* **Document segment**:
+++

The third stage applies cross-example consistency filtering. If a candidate program explains training example one and three but fails on example two, it is discarded. The pipeline keeps only programs that jointly satisfy all demonstrations. It then selects the simplest such program by primitive count, a form of Occam preference that discourages overfit explanations.
The fourth stage generates the test output, either by executing the symbolic program directly or by conditioning an LLM on the retained symbolic hints. A self-consistency vote over multiple LLM samples provides robustness. When combined with outputs from ARC Lang Solver via a meta-classifier, the ensemble reaches 30.8% on the public set.
The paper's own ablation numbers are the most telling part of the result. Removing symbolic hints while keeping self-consistency voting drops performance from 24.4% to 17.5%, a loss of 6.9 percentage points. Removing self-consistency while keeping hints drops it from 24.4% to 20.5%, a loss of 3.9 points. The symbolic preprocessing layer is doing the heavy lifting. It adds negligible runtime. The LLM sampling that dominates runtime cost contributes the smaller gain.

+++

* **Data for review**:
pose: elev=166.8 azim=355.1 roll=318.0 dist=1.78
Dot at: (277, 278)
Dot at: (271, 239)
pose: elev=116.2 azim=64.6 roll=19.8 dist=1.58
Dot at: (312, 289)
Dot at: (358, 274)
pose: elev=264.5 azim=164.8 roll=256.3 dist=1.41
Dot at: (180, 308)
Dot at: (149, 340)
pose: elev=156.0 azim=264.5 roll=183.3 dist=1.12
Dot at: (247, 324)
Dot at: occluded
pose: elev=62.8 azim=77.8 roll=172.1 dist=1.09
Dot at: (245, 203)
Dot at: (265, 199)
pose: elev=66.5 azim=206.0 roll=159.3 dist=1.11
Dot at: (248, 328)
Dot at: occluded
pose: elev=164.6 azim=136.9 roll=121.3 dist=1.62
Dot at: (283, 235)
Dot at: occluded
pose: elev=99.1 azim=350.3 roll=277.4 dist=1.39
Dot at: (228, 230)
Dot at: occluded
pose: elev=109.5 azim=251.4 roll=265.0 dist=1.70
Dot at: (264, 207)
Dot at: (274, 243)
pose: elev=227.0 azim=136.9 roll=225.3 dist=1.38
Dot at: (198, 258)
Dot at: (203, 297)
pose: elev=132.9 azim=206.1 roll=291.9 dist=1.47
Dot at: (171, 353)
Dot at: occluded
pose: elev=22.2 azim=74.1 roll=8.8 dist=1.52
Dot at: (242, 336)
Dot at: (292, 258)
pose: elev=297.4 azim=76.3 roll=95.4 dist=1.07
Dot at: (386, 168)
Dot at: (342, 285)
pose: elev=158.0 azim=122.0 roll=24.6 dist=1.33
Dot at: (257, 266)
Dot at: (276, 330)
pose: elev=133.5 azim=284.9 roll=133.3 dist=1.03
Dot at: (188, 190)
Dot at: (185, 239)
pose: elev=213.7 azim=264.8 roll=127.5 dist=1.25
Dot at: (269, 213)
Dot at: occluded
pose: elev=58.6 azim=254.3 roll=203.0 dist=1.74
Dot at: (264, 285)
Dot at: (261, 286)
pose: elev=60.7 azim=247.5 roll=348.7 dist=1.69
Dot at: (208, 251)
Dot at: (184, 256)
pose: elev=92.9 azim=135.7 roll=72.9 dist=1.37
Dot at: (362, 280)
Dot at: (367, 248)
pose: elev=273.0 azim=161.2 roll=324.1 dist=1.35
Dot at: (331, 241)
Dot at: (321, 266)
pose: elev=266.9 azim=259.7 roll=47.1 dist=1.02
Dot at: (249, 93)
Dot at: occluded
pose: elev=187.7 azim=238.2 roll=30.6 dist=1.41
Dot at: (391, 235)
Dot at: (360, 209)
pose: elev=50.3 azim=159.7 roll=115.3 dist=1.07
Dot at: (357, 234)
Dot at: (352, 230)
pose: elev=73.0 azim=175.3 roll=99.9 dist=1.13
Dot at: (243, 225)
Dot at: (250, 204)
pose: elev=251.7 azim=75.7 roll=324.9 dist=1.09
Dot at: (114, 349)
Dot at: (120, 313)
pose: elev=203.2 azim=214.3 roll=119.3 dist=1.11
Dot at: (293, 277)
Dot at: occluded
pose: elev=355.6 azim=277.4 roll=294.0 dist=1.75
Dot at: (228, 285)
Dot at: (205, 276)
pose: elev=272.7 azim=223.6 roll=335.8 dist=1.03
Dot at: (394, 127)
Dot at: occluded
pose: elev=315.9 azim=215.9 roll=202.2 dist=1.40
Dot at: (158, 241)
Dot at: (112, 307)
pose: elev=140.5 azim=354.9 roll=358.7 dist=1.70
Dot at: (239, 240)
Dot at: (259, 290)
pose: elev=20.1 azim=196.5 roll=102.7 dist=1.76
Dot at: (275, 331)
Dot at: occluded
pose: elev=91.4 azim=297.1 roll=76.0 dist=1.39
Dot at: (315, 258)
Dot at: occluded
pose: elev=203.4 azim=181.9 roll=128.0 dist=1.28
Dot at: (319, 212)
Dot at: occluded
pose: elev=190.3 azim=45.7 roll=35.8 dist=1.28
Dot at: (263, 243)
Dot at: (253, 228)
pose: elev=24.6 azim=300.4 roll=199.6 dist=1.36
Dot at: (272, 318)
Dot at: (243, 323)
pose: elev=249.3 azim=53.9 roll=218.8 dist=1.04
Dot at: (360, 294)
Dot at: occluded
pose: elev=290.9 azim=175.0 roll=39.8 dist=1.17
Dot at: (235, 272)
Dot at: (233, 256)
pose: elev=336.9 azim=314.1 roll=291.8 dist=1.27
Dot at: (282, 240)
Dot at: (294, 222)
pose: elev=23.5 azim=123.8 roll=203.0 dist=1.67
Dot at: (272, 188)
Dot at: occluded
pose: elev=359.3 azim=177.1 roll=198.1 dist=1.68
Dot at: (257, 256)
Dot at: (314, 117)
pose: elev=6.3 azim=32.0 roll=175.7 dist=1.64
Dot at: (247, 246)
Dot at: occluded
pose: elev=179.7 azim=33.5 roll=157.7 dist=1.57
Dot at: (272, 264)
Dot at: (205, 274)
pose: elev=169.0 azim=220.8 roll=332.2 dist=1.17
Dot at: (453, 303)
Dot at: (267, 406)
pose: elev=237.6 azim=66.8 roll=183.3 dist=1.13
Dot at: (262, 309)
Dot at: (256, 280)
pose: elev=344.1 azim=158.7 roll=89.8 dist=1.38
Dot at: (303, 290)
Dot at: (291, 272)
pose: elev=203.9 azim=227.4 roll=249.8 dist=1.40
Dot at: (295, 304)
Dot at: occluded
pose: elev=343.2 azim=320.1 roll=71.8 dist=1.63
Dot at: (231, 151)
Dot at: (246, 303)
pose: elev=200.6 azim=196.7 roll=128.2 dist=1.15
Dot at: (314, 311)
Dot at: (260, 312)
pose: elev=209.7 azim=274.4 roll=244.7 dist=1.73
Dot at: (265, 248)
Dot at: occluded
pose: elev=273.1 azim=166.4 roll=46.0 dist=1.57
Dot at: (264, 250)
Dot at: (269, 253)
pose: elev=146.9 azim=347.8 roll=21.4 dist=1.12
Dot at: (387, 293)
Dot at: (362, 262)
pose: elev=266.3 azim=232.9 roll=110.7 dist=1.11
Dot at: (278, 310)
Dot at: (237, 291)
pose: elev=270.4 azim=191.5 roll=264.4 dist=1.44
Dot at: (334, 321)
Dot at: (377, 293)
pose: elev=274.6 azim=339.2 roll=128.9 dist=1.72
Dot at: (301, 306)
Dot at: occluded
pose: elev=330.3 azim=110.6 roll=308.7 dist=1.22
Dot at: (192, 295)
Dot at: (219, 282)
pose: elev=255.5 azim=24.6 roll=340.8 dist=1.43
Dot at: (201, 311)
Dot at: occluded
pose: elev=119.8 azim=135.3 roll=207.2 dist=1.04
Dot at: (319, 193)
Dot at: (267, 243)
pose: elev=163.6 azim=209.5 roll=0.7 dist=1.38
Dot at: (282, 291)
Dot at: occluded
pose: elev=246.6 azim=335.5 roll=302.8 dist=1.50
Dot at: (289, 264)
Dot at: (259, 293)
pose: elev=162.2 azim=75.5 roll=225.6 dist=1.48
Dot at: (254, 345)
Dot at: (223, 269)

+++

Continue the passage on the staged ARC pipeline and its ablation results from its last sentence.

* **Final answer**:
What this means for the compute-as-progress story is worth sitting with. Test-time scaling proponents have argued that throwing more inference compute at a problem produces better results, full stop. The CoreThink result does not refute this at the frontier, where Gemini 3.1 Deep Think at 85% is not using a neuro-symbolic pipeline. But for the broad middle of the capability distribution, the result suggests that structural inductive bias matters more than stochastic sampling. A model at 16% can reach 24.4% with the right scaffolding around it. That scaffolding is cheap. The LLM inference is expensive.
The paper makes the point explicitly: separating perception, neural-guided transformation proposal, and symbolic consistency filtering "reduces reliance on brute-force search and sampling-based test-time scaling." That is a direct challenge to the industry's dominant investment thesis, framed not as a philosophical argument but as an empirical result on a public benchmark.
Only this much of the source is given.